For any of you who have seen the movie adaption of, “A Wrinkle In Time” may remember the scene where two of the protagonists hide in a tree stump in order to be thrown over a wall.
Meg, one of these protagonists, has parents who work in quantum theory, so she has picked up knowledge in physics throughout the years at home. She was the one who directed her friend to hide in the tree stump because she knew that the tornado was giving speed to objects that fell into it, calling it, “The Slingshot Maneuver”.
From the very first time I watched this film and learned of this trick, it immediately seemed like a physical conundrum: how something can escape an attractive entity with more speed than it entered with. It actually wasn’t until tonight that I fully grasped the concept with the help of some articles and Neil DeGrasse Tyson.

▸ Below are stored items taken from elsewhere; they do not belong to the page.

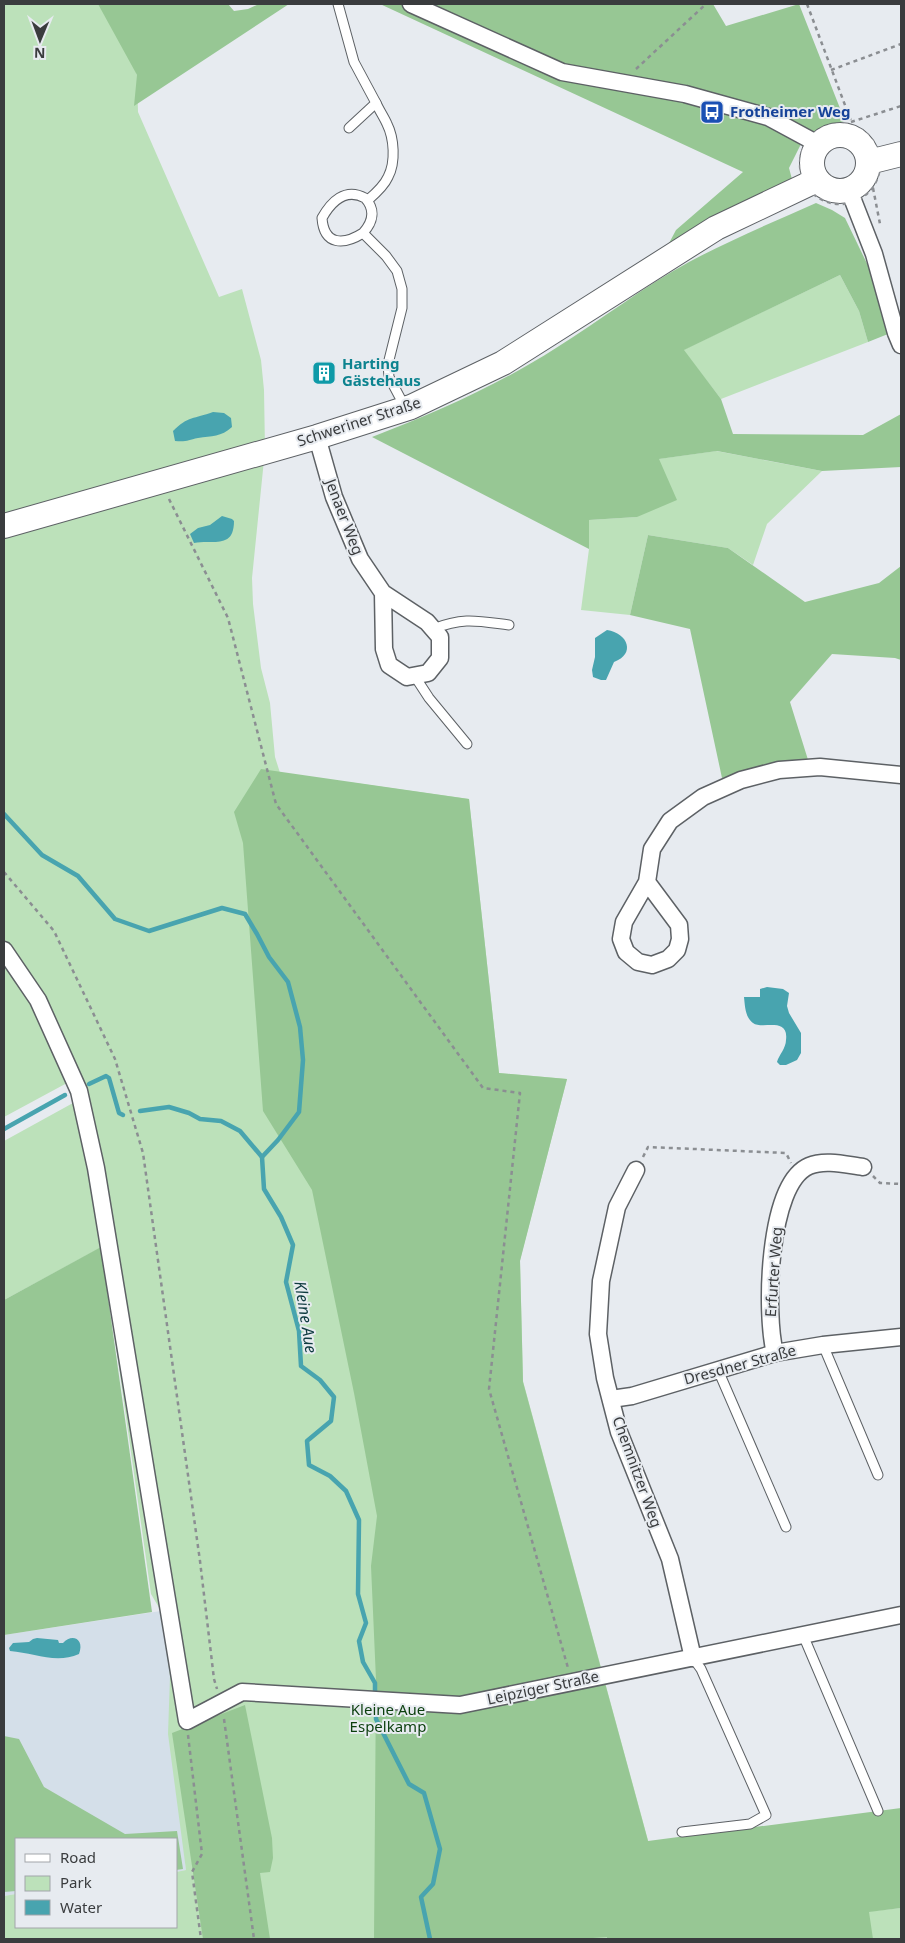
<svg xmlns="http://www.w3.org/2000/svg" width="905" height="1943" font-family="'Noto Sans',sans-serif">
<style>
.built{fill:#d4dfe9}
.green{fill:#bce1ba}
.forest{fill:#97c794}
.water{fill:#48a4af}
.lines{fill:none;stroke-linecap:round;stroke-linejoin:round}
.stream{stroke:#48a4af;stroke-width:4.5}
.lane-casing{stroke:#5d6165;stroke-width:11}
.street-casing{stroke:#5d6165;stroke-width:19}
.secondary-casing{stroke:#5d6165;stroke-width:26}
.path{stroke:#8b8e92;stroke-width:2.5;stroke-dasharray:4 4;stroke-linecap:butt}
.lane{stroke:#fff;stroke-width:9}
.street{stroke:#fff;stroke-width:16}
.secondary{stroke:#fff;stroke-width:24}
.labels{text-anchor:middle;stroke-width:4;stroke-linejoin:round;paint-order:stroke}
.transit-label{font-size:15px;font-weight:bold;fill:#164399;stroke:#e7ebf0;text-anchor:start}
.culture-label{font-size:15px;font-weight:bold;fill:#0d838f;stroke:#e7ebf0;text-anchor:start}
.street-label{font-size:15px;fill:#3a3c3e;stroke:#e7ebf0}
.park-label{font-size:15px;fill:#0b3f0d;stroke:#e7ebf0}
.water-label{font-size:16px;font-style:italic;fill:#0f3b40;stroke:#e7ebf0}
</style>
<rect width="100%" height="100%" fill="#e7ebf0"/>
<polygon class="built" points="161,1611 170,1675 186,1870 176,1872 176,1839 16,1839 16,1894 4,1896 4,1635"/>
<g class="green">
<polygon points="4,4 114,4 137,75 138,112 219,297 242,289 261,360 264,390 265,450 252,578 253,604 261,668 270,703 275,757 287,795 348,782 469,799 499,1073 567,1079 520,1260 523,1381 673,1932 901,1908 901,1939 4,1939 4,1896 16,1894 16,1927 176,1927 176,1872 186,1870 168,1734 170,1676 161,1611 151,1594 102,1247 4,1300 4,1141 73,1103 67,1083 4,1117"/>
<polygon points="840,275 859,311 868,342 721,399 683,350"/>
<polygon points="716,451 822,471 767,524 753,565 728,548 648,535 630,615 581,610 589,549 589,520 637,517 658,459"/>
</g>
<g class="forest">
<polygon points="98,4 228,4 234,11 248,9 259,4 289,4 134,106 137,75"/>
<polygon points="380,4 713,4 726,26 799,4 845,121 803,140 789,168 793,183 667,247 676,230 743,172"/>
<path d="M816,203L832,210L845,218L872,274L888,334L868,342L859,311L840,275L684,350L721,399L733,434L863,435L901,414V467L822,471L717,451L659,459L677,500L637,517L589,520V549L372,437C436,413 498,385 556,348C601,320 643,287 689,262C730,240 773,222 816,203Z"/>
<polygon points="648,535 728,548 805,602 879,583 901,566 901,660 895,658 832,654 790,702 809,763 778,767 722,778 690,629 630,615"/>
<polygon points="261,769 469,799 499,1073 567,1079 520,1261 523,1382 648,1841 901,1808 901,1908 869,1912 873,1939 607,1939 607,1937 579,1939 374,1939 376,1680 371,1566 377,1516 354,1393 312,1190 263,1111 243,843 234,812"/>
<polygon points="101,1247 152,1612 4,1635 4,1300"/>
<polygon points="245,1705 272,1838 273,1858 270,1872 260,1873 270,1939 203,1939 172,1733"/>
<polygon points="4,1736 19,1739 44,1787 125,1834 177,1831 183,1869 176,1870 176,1839 16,1839 16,1891 4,1892"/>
</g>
<g class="water">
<path d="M213,412L224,413L231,418L232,427C221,437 212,436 198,438C188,440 187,442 175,441L173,431C188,416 194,419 213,412Z"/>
<path d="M222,516L232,519L234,521C234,550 212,539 194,543L190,534L198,528L210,525Z"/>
<path d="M607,630C628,633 636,654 614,662L606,680H601L593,677L592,670L595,657V638Z"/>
<path d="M767,987L783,989L789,993L787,1006L789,1013L801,1033V1053L797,1060L786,1065H780L777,1062C779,1055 786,1048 786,1040C789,1016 762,1030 753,1023C745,1017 745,1006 744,997H760V989Z"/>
<path d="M37,1638L58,1640L59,1643H63C72,1633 85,1639 79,1654C56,1664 34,1653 10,1651L9,1648L13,1643L29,1642L33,1639Z"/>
</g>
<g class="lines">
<g class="stream">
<polyline points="4,814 42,855 78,876 115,919 149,931 222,908 245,914 257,934 269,957 288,982 300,1027 303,1060 299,1112 278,1140 262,1157 264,1189 281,1217 293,1245 286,1282 299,1331 301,1366 320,1380 334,1397 331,1421 307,1441 309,1465 330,1476 346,1491 359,1520 358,1594 366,1623 359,1641 363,1662 375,1683 375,1696"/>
<polyline points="89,1084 106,1076 109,1078 119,1113 123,1115"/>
<polyline points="140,1111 169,1107 189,1113 200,1119 221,1121 240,1131 262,1157"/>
<polyline points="4,1129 65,1095"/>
<polyline points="376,1704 376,1719 409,1784 424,1793 440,1849 433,1884 421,1897 430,1939"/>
</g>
<g class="lane-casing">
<g id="lane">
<polyline points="338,4 354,62 376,103 349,128"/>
<path d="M368,200C375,194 384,186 388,177C396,162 394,138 387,124C384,117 379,110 376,103"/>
<path d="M363,233C344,245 324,246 322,218C331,202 345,187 365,198C376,210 373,222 363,233L386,256L397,271L402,289V308L388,364L389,377L406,409"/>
<path d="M433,629C464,617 477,621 509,625"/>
<polyline points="414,675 429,698 467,744"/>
<polyline points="823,1345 878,1475"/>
<polyline points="718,1370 786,1527"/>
<polyline points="803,1635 878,1811"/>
<polyline points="682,1832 750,1824 766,1815 701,1669 693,1658"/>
</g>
</g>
<g class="street-casing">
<g id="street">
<polyline points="411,4 562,72 685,94 768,117 818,144"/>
<polyline points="849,190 874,254 896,333 901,345"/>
<polyline points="317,437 334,497 360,559 383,593 384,649 389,665 407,677 428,673 440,658 440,637 427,622 383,593"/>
<polyline points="647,882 679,925 680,939 677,950 668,959 652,965 638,962 626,952 621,939 624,922 647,882 652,849 670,821 703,797 741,780 779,770 820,767 901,775"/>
<polyline points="4,950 38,1000 79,1091 96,1168 187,1721 242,1692 460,1705 901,1615"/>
<polyline points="636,1170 617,1207 601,1281 598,1334 605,1378 619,1432 670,1559 693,1658"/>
<path d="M775,1353C765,1315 767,1184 809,1166C825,1159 847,1165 863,1167"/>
<polyline points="611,1399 632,1396 775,1353 823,1345 901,1337"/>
</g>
</g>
<g class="secondary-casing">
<g id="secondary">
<circle cx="840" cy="163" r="28"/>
<polyline points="869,162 901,154"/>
<polyline points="4,526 317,437 411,407 503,363 716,228 817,180"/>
</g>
</g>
<g class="path">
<polyline points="807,4 851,121"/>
<polyline points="636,69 706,4"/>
<polyline points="831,70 901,44"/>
<polyline points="851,122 901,106"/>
<circle cx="840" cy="164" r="40"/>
<polyline points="873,188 880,224"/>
<polyline points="169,499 228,618 276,804 483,1088 520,1093 489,1389 568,1668"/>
<polyline points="4,872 54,931 115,1059 143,1153 200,1561 214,1679 217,1689"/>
<polyline points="643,1157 648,1147 786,1153 791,1163"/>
<polyline points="873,1176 880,1183 901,1184"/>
<polyline points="224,1719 254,1939"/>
<polyline points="188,1735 202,1854 192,1872 201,1939"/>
</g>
<use href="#lane" class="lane"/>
<use href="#street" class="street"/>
<use href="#secondary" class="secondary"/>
</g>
<defs>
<g id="bus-square" transform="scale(1.25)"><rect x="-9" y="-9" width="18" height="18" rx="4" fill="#1a4fb4" stroke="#e7ebf0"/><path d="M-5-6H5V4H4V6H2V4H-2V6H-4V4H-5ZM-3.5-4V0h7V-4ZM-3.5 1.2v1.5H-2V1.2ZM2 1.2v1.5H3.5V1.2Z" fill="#fff"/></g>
<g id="building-square" transform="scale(1.25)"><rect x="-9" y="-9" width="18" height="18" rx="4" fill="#0f9aa8" stroke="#e7ebf0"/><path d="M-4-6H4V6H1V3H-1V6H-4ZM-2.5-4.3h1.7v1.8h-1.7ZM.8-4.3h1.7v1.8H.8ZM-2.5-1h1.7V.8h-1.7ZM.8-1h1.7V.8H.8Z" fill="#fff"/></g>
</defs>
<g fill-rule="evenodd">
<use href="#bus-square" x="712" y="112"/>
<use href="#building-square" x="324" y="373"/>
</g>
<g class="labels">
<g class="transit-label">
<text x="730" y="117">Frotheimer Weg</text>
</g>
<g class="culture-label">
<text x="342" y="369">Harting<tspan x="342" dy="17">Gästehaus</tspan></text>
</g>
<g class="street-label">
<text transform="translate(359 422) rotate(-18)" y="5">Schweriner Straße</text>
<text transform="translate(344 517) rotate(69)" y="5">Jenaer Weg</text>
<text transform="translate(774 1272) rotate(-86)" y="5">Erfurter Weg</text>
<text transform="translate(740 1365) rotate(-15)" y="5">Dresdner Straße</text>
<text transform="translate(637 1472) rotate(70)" y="5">Chemnitzer Weg</text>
<text transform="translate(543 1688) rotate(-12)" y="5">Leipziger Straße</text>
</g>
<g class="park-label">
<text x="388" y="1715">Kleine Aue<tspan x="388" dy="17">Espelkamp</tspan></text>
</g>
<g class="water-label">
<text transform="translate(306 1317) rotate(81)" y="6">Kleine Aue</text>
</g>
</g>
<rect width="905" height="1943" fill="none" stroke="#3a3c3e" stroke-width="10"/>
<rect x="15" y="1838" width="162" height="90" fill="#e7ebf0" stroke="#a2a5a9"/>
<rect x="25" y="1854" width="25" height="8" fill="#ffffff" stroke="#a2a5a9"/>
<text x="60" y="1863" font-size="15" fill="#3a3c3e">Road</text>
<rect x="25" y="1876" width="25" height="15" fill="#bce1ba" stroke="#a2a5a9"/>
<text x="60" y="1888" font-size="15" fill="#3a3c3e">Park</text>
<rect x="25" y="1900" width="25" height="15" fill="#48a4af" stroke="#a2a5a9"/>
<text x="60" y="1913" font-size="15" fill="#3a3c3e">Water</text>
<g transform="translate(40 40) rotate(181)" stroke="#e7ebf0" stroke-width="4" paint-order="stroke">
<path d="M0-4L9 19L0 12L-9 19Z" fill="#3a3c3e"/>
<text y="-8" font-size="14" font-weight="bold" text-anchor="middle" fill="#3a3c3e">N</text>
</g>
</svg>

I found the graphics online of the gravitational slingshot to be rather ambiguous and misleading. The following one, however, is an exception. So as I explain the mechanics operating behind the curtains of the “slingshot maneuver “or “gravity assists” as I’ll be referring to them from this point foward, reference the diagram I’ve embedded below:

So gravity assists have actually been somewhat of a popular yet unsung hero of space travel and research. In this article from NASA, you can read about how space probes have historically made use of multiple during their treks to the exterior solar system for their practically free acceleration.
But how does a body falling into a planet gain speed? Even if said object is later able to escape the heart of the planet’s gravitational pull, all of that energy gained while advancing toward it will be stripped from the body upon departure.

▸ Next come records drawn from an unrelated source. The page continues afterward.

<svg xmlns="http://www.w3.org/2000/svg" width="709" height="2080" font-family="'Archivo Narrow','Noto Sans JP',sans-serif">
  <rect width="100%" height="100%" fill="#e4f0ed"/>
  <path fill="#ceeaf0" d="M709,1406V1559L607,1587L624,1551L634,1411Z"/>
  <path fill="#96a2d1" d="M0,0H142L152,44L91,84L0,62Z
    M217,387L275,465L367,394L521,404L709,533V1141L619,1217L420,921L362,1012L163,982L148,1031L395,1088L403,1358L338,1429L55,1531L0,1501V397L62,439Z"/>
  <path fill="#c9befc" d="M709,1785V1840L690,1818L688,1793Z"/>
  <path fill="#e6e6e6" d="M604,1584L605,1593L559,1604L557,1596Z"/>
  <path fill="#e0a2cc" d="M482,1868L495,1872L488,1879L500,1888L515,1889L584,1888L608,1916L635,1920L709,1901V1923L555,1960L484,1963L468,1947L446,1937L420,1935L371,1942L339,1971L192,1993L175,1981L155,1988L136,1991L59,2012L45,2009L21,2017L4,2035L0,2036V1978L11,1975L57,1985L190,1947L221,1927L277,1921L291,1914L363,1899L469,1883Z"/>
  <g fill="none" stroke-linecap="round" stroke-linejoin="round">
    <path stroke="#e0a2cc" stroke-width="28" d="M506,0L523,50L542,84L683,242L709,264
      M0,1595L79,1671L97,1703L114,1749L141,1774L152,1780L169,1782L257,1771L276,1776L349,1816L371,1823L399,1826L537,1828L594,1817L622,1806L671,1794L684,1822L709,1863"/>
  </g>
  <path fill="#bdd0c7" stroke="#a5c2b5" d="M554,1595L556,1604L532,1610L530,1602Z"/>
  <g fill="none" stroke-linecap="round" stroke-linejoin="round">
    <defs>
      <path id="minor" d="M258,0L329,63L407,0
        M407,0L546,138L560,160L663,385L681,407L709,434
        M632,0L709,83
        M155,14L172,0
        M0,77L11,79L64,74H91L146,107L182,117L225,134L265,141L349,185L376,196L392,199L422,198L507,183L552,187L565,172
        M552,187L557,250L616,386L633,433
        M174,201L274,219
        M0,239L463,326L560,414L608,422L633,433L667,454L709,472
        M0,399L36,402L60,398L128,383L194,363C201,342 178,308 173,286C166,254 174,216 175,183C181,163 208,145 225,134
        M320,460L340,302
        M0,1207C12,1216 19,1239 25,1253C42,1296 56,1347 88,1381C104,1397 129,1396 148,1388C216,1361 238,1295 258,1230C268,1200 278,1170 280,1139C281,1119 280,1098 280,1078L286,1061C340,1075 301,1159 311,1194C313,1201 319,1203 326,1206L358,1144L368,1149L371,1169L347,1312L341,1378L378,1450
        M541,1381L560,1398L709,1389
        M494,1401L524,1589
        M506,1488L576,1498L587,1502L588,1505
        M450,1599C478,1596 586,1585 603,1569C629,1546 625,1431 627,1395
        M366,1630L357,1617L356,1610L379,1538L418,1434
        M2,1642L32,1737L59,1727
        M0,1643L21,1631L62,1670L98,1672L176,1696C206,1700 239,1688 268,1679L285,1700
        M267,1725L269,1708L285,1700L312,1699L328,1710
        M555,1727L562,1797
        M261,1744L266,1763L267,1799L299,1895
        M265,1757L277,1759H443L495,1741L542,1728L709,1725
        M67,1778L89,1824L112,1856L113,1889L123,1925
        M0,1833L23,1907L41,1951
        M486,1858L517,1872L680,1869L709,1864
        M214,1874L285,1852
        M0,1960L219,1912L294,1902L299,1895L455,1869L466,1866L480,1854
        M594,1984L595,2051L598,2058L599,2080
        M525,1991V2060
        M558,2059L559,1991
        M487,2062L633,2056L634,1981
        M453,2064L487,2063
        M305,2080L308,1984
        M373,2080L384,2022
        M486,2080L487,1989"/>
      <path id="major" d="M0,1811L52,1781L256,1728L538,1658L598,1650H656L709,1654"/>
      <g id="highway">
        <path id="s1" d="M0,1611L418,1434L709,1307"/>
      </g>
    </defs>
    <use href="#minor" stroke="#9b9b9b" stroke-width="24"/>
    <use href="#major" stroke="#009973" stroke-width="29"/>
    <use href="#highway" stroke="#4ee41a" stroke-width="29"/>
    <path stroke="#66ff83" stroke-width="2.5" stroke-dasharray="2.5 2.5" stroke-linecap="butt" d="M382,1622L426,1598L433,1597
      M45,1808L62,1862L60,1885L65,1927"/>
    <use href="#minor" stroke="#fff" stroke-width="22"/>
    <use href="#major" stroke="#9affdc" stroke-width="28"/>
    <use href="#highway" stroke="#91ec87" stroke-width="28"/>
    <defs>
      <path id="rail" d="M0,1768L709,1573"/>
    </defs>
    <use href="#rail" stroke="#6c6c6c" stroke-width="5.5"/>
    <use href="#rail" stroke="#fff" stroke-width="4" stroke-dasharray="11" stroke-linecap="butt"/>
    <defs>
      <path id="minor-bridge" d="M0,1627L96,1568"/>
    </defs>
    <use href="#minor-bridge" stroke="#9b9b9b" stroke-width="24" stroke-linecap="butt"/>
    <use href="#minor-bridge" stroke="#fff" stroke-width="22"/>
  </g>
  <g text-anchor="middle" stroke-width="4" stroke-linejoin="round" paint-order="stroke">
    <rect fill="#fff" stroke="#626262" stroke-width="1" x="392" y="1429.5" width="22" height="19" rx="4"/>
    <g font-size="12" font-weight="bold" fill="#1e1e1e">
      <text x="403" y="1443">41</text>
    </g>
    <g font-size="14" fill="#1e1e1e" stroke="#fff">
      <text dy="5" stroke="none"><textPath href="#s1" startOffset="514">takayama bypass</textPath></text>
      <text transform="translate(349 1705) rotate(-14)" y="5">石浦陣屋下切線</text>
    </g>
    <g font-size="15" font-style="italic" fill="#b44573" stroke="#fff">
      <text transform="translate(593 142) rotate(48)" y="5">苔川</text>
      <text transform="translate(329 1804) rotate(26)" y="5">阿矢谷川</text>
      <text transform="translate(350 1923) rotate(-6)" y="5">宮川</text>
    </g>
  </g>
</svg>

The conservation of energy does still hold during this process, so it is very correct to assert that there is no net change in speed of the probe. But you’re forgetting that this is not the only motion at play in these conditions— planets revolve around the sun.
In order for the planet to have its gravitational influence, the probe has to catch up to its speed, relative to the sun (we use the Sun as a rest frame, since compared it doesn’t have motion like the satellites of our solar system). If the probe weren’t able to match the planet’s speed, it would gain too much distance from the planet for a gravity assist to take place.
So in approaching the planet from behind (remember this detail) the probe gains the velocity of the planet. And through doing this, it saps some of the planet’s angular momentum, although the effects of this are negligible since the planet is immense in mass.
And while the planet will continue in its elliptical path of orbit, the probe will not; it will continue in the same direction it was moving with the planet when it matched its speed. If you look at the diagram above, the path of the prove moves in an overall hyperbolic fashion with the eccentricity increasing or decreasing contingent on the angle in which the probe enters in reference to the planet’s direction of motion.
And it is through this minor purloin of momentum that our exploratory satellites reach speeds and distances in space that were never even thinkable prior.